Modern times (15) slip through the gears of past time’s celestial clock, a breakdown in order prefigures the new Depression; they’re out to get the middle class this time.
It’s time to take a register of all the actors present. Of all the revolutionaries only Houdini has a script, the others wait to watch the act he plans; a transposition with his mage Houdin. Nietzsche is happy knitting in the aisle, he will improvise when the time comes, he is very aware that convictions are more dangerous than lies (16) and that these conjurations will be no more than entertainment. Gurdjieff believes that the whole company is still in a state of a waking sleep and shapes a levitation trick for the evening’s events. Marx himself is still rehearsing his illusion of penetration, something he has learnt from Hegel, who himself will undertake prediction as an entertaining conundrum.
The opening act is Freddy and the Dreamers, strains of their hit song, "If You Gotta Make a Fool of Somebody", drift from the rehearsal room.

The media removes all authentic phenomena, without phenomena (observation in perception) there is no essence, without essence (soul) there is no religion. If an observation is made, it changes reality, therefore the media instead of it being a technology of change, is in fact the technology of repression and stasis.

These specters are the ghosts of the Avant Garde, forward scouts, spying out the enemy and checking for ambush. As full-time military men they know what it is to put a shine on their boots. For some time now they have been in dispute with the ruling powers but maximum profit for minimum effort is something they can also appreciate. The Avant Garde has always believed in the existence of an antithetical Sisyphus, no labour and constant reward.
For Camus, Sisyphus is the hero, Prometheus like he stands for honest toil, bridging the gulf between man and Gods, human in his sin and if we are to imagine him happy; revolt his precondition.
In each downfall lies the possibility of moral greatness. In each triumphant claim of victory lies a lack of conscience.

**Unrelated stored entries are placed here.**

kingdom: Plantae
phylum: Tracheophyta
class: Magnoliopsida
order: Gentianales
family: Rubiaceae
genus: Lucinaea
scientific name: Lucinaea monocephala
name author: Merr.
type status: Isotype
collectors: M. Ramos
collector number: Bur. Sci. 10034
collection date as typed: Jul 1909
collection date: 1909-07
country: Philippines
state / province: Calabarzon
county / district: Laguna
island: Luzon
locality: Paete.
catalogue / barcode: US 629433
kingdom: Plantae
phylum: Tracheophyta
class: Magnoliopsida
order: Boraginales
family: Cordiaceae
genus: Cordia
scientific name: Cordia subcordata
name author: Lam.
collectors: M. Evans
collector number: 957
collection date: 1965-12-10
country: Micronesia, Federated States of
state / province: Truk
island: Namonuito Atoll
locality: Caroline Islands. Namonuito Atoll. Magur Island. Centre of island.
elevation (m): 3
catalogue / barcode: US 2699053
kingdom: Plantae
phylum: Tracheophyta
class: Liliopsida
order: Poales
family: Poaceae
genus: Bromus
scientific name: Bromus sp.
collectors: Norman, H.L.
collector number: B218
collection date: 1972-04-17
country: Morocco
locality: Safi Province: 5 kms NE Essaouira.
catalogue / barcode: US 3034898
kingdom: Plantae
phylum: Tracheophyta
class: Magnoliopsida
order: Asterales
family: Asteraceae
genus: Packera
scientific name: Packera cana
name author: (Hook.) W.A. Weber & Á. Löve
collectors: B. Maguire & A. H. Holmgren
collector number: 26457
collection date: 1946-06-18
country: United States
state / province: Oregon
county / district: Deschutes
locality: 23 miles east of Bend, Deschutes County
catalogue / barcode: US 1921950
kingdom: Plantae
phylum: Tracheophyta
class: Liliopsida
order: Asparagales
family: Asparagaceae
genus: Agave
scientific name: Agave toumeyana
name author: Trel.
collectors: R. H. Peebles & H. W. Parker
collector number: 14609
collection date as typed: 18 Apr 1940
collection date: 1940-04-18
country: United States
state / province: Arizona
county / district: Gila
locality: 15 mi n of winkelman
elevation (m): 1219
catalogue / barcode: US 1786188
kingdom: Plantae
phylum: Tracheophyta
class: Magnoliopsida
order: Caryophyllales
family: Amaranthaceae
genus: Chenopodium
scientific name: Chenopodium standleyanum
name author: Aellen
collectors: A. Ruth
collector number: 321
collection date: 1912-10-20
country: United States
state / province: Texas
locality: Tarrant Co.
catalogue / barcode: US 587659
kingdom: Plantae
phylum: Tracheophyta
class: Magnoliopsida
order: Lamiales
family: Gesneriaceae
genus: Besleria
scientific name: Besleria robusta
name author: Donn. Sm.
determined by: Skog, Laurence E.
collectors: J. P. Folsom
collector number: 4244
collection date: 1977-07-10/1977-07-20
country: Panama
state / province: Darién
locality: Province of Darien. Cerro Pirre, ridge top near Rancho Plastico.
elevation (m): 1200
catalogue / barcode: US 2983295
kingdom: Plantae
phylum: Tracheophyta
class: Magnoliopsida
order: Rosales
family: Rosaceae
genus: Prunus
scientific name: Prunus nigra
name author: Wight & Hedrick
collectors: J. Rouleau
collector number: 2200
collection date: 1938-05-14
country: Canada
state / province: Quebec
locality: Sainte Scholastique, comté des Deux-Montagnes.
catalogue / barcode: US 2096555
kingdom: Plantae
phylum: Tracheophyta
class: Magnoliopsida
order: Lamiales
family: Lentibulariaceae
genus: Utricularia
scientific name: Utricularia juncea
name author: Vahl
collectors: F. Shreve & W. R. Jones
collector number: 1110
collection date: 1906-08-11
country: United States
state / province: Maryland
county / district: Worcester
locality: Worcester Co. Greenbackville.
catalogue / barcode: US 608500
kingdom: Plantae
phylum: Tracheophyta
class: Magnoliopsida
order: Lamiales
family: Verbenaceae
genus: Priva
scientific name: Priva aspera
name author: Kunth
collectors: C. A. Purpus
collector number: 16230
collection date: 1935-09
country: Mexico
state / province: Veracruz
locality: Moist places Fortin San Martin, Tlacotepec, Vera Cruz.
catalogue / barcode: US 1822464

The sound of American music echoes in the hall, the players stand to dance, as a small white dog (17) parades under the spotlight; it appears to be a familiar.

15 Chaplin, C (1936) Modern Times USA: United Artists

16 Nietzsche (2008) Human, all too Human, London: Wordsworth The full quote is: “Convictions are more dangerous enemies of truth than lies”

17 Dogmatix is a tiny white dog who belongs to Obelix in the Asterix comics. Dogmatix is a pun on the words dog and dogmatic. In the original French his name is Idéfix, itself a pun on the French expression idée fixe (fixed idea) meaning an obsession.